PROBLEM: Reproduce the following records word for word, keeping every line unchanged.

━━ PROVIDED RECORDS

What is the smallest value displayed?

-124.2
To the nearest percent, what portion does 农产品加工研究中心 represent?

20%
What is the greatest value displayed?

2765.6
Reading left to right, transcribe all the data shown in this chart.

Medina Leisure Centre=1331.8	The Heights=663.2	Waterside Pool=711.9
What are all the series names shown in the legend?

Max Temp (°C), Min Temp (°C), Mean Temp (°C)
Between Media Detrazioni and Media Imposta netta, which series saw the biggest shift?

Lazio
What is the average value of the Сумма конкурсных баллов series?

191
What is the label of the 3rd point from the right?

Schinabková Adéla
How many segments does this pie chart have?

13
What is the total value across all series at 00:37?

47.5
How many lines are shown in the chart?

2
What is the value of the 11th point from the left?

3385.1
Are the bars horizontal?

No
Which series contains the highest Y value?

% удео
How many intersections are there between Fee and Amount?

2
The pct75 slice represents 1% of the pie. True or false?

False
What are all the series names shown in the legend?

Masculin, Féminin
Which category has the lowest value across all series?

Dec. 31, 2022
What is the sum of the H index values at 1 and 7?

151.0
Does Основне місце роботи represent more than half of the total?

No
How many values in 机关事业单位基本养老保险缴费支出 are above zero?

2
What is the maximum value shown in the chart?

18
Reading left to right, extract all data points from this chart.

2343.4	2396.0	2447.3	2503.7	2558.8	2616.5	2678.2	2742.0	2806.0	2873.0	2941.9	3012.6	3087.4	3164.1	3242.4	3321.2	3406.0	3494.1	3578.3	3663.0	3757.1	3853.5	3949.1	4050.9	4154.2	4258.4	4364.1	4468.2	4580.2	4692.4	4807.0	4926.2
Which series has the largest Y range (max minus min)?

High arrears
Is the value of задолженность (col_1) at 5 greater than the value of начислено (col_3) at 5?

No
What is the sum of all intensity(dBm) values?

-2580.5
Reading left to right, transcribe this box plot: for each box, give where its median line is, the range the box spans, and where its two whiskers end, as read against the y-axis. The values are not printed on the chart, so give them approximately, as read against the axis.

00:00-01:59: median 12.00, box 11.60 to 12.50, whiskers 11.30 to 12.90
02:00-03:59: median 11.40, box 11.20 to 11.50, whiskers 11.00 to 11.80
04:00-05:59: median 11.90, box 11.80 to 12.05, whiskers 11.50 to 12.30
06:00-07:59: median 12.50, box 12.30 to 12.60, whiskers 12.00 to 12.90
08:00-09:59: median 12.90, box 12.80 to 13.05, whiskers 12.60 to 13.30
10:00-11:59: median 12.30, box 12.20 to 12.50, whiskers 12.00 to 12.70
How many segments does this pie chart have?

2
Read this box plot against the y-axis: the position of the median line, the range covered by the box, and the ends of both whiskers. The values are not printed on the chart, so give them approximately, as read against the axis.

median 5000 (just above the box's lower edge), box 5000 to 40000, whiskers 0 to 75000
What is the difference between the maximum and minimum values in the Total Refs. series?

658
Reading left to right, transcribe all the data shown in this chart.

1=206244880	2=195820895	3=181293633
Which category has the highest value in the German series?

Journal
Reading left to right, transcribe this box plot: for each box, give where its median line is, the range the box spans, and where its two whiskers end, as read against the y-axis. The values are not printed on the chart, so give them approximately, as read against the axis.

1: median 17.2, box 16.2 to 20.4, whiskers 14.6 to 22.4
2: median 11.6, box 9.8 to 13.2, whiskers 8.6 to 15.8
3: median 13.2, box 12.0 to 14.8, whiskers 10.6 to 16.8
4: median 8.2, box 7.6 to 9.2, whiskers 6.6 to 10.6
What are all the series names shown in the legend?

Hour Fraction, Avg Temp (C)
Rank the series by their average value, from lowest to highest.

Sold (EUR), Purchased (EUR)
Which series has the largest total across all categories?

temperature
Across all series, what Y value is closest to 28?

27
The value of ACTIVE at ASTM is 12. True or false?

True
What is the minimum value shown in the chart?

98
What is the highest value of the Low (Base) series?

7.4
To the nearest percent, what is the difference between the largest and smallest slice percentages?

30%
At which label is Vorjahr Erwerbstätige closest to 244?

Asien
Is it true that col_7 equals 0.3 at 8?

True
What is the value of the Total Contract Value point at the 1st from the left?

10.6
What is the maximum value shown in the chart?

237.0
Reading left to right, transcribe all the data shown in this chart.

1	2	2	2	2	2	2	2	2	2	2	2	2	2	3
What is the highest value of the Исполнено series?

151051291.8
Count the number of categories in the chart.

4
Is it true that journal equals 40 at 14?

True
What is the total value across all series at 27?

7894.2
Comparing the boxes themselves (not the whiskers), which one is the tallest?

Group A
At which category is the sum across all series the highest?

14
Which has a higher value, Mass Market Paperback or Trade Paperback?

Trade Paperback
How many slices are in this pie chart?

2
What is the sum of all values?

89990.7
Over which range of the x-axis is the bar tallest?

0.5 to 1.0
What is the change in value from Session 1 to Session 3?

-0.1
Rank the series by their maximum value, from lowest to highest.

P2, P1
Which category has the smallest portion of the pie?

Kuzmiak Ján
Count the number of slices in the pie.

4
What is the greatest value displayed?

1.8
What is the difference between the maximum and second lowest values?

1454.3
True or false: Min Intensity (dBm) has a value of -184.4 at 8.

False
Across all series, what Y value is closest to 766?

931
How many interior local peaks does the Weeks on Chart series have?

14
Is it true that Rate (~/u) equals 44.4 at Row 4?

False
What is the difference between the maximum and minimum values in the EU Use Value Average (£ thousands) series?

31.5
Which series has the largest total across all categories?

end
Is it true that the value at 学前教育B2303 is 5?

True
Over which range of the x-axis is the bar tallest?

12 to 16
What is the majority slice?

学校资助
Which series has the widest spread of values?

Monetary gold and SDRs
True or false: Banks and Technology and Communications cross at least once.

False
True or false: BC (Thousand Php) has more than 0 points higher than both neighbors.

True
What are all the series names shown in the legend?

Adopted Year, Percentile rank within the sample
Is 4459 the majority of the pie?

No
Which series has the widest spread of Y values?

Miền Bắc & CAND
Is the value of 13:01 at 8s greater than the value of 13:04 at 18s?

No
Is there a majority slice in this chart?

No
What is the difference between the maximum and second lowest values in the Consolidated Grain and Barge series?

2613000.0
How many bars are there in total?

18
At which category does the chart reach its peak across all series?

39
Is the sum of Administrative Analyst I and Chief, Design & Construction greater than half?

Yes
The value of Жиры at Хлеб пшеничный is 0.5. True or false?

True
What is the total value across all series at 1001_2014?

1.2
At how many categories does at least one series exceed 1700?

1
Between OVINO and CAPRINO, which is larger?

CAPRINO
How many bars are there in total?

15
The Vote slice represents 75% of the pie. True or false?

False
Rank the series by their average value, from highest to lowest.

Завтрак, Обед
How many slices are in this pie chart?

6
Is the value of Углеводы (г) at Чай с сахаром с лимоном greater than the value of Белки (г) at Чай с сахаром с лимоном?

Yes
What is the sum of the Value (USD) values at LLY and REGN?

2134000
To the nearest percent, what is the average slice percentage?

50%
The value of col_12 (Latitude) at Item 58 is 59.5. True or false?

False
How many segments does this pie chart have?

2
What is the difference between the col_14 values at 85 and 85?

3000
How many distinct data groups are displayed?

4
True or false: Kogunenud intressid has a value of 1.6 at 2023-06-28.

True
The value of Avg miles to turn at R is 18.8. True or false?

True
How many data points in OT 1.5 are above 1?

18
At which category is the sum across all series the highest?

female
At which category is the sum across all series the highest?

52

━━━━

YOUR RESPONSE:
What is the smallest value displayed?

-124.2
To the nearest percent, what portion does 农产品加工研究中心 represent?

20%
What is the greatest value displayed?

2765.6
Reading left to right, transcribe all the data shown in this chart.

Medina Leisure Centre=1331.8	The Heights=663.2	Waterside Pool=711.9
What are all the series names shown in the legend?

Max Temp (°C), Min Temp (°C), Mean Temp (°C)
Between Media Detrazioni and Media Imposta netta, which series saw the biggest shift?

Lazio
What is the average value of the Сумма конкурсных баллов series?

191
What is the label of the 3rd point from the right?

Schinabková Adéla
How many segments does this pie chart have?

13
What is the total value across all series at 00:37?

47.5
How many lines are shown in the chart?

2
What is the value of the 11th point from the left?

3385.1
Are the bars horizontal?

No
Which series contains the highest Y value?

% удео
How many intersections are there between Fee and Amount?

2
The pct75 slice represents 1% of the pie. True or false?

False
What are all the series names shown in the legend?

Masculin, Féminin
Which category has the lowest value across all series?

Dec. 31, 2022
What is the sum of the H index values at 1 and 7?

151.0
Does Основне місце роботи represent more than half of the total?

No
How many values in 机关事业单位基本养老保险缴费支出 are above zero?

2
What is the maximum value shown in the chart?

18
Reading left to right, extract all data points from this chart.

2343.4	2396.0	2447.3	2503.7	2558.8	2616.5	2678.2	2742.0	2806.0	2873.0	2941.9	3012.6	3087.4	3164.1	3242.4	3321.2	3406.0	3494.1	3578.3	3663.0	3757.1	3853.5	3949.1	4050.9	4154.2	4258.4	4364.1	4468.2	4580.2	4692.4	4807.0	4926.2
Which series has the largest Y range (max minus min)?

High arrears
Is the value of задолженность (col_1) at 5 greater than the value of начислено (col_3) at 5?

No
What is the sum of all intensity(dBm) values?

-2580.5
Reading left to right, transcribe this box plot: for each box, give where its median line is, the range the box spans, and where its two whiskers end, as read against the y-axis. The values are not printed on the chart, so give them approximately, as read against the axis.

00:00-01:59: median 12.00, box 11.60 to 12.50, whiskers 11.30 to 12.90
02:00-03:59: median 11.40, box 11.20 to 11.50, whiskers 11.00 to 11.80
04:00-05:59: median 11.90, box 11.80 to 12.05, whiskers 11.50 to 12.30
06:00-07:59: median 12.50, box 12.30 to 12.60, whiskers 12.00 to 12.90
08:00-09:59: median 12.90, box 12.80 to 13.05, whiskers 12.60 to 13.30
10:00-11:59: median 12.30, box 12.20 to 12.50, whiskers 12.00 to 12.70
How many segments does this pie chart have?

2
Read this box plot against the y-axis: the position of the median line, the range covered by the box, and the ends of both whiskers. The values are not printed on the chart, so give them approximately, as read against the axis.

median 5000 (just above the box's lower edge), box 5000 to 40000, whiskers 0 to 75000
What is the difference between the maximum and minimum values in the Total Refs. series?

658
Reading left to right, transcribe all the data shown in this chart.

1=206244880	2=195820895	3=181293633
Which category has the highest value in the German series?

Journal
Reading left to right, transcribe this box plot: for each box, give where its median line is, the range the box spans, and where its two whiskers end, as read against the y-axis. The values are not printed on the chart, so give them approximately, as read against the axis.

1: median 17.2, box 16.2 to 20.4, whiskers 14.6 to 22.4
2: median 11.6, box 9.8 to 13.2, whiskers 8.6 to 15.8
3: median 13.2, box 12.0 to 14.8, whiskers 10.6 to 16.8
4: median 8.2, box 7.6 to 9.2, whiskers 6.6 to 10.6
What are all the series names shown in the legend?

Hour Fraction, Avg Temp (C)
Rank the series by their average value, from lowest to highest.

Sold (EUR), Purchased (EUR)
Which series has the largest total across all categories?

temperature
Across all series, what Y value is closest to 28?

27
The value of ACTIVE at ASTM is 12. True or false?

True
What is the minimum value shown in the chart?

98
What is the highest value of the Low (Base) series?

7.4
To the nearest percent, what is the difference between the largest and smallest slice percentages?

30%
At which label is Vorjahr Erwerbstätige closest to 244?

Asien
Is it true that col_7 equals 0.3 at 8?

True
What is the value of the Total Contract Value point at the 1st from the left?

10.6
What is the maximum value shown in the chart?

237.0
Reading left to right, transcribe all the data shown in this chart.

1	2	2	2	2	2	2	2	2	2	2	2	2	2	3
What is the highest value of the Исполнено series?

151051291.8
Count the number of categories in the chart.

4
Is it true that journal equals 40 at 14?

True
What is the total value across all series at 27?

7894.2
Comparing the boxes themselves (not the whiskers), which one is the tallest?

Group A
At which category is the sum across all series the highest?

14
Which has a higher value, Mass Market Paperback or Trade Paperback?

Trade Paperback
How many slices are in this pie chart?

2
What is the sum of all values?

89990.7
Over which range of the x-axis is the bar tallest?

0.5 to 1.0
What is the change in value from Session 1 to Session 3?

-0.1
Rank the series by their maximum value, from lowest to highest.

P2, P1
Which category has the smallest portion of the pie?

Kuzmiak Ján
Count the number of slices in the pie.

4
What is the greatest value displayed?

1.8
What is the difference between the maximum and second lowest values?

1454.3
True or false: Min Intensity (dBm) has a value of -184.4 at 8.

False
Across all series, what Y value is closest to 766?

931
How many interior local peaks does the Weeks on Chart series have?

14
Is it true that Rate (~/u) equals 44.4 at Row 4?

False
What is the difference between the maximum and minimum values in the EU Use Value Average (£ thousands) series?

31.5
Which series has the largest total across all categories?

end
Is it true that the value at 学前教育B2303 is 5?

True
Over which range of the x-axis is the bar tallest?

12 to 16
What is the majority slice?

学校资助
Which series has the widest spread of values?

Monetary gold and SDRs
True or false: Banks and Technology and Communications cross at least once.

False
True or false: BC (Thousand Php) has more than 0 points higher than both neighbors.

True
What are all the series names shown in the legend?

Adopted Year, Percentile rank within the sample
Is 4459 the majority of the pie?

No
Which series has the widest spread of Y values?

Miền Bắc & CAND
Is the value of 13:01 at 8s greater than the value of 13:04 at 18s?

No
Is there a majority slice in this chart?

No
What is the difference between the maximum and second lowest values in the Consolidated Grain and Barge series?

2613000.0
How many bars are there in total?

18
At which category does the chart reach its peak across all series?

39
Is the sum of Administrative Analyst I and Chief, Design & Construction greater than half?

Yes
The value of Жиры at Хлеб пшеничный is 0.5. True or false?

True
What is the total value across all series at 1001_2014?

1.2
At how many categories does at least one series exceed 1700?

1
Between OVINO and CAPRINO, which is larger?

CAPRINO
How many bars are there in total?

15
The Vote slice represents 75% of the pie. True or false?

False
Rank the series by their average value, from highest to lowest.

Завтрак, Обед
How many slices are in this pie chart?

6
Is the value of Углеводы (г) at Чай с сахаром с лимоном greater than the value of Белки (г) at Чай с сахаром с лимоном?

Yes
What is the sum of the Value (USD) values at LLY and REGN?

2134000
To the nearest percent, what is the average slice percentage?

50%
The value of col_12 (Latitude) at Item 58 is 59.5. True or false?

False
How many segments does this pie chart have?

2
What is the difference between the col_14 values at 85 and 85?

3000
How many distinct data groups are displayed?

4
True or false: Kogunenud intressid has a value of 1.6 at 2023-06-28.

True
The value of Avg miles to turn at R is 18.8. True or false?

True
How many data points in OT 1.5 are above 1?

18
At which category is the sum across all series the highest?

female
At which category is the sum across all series the highest?

52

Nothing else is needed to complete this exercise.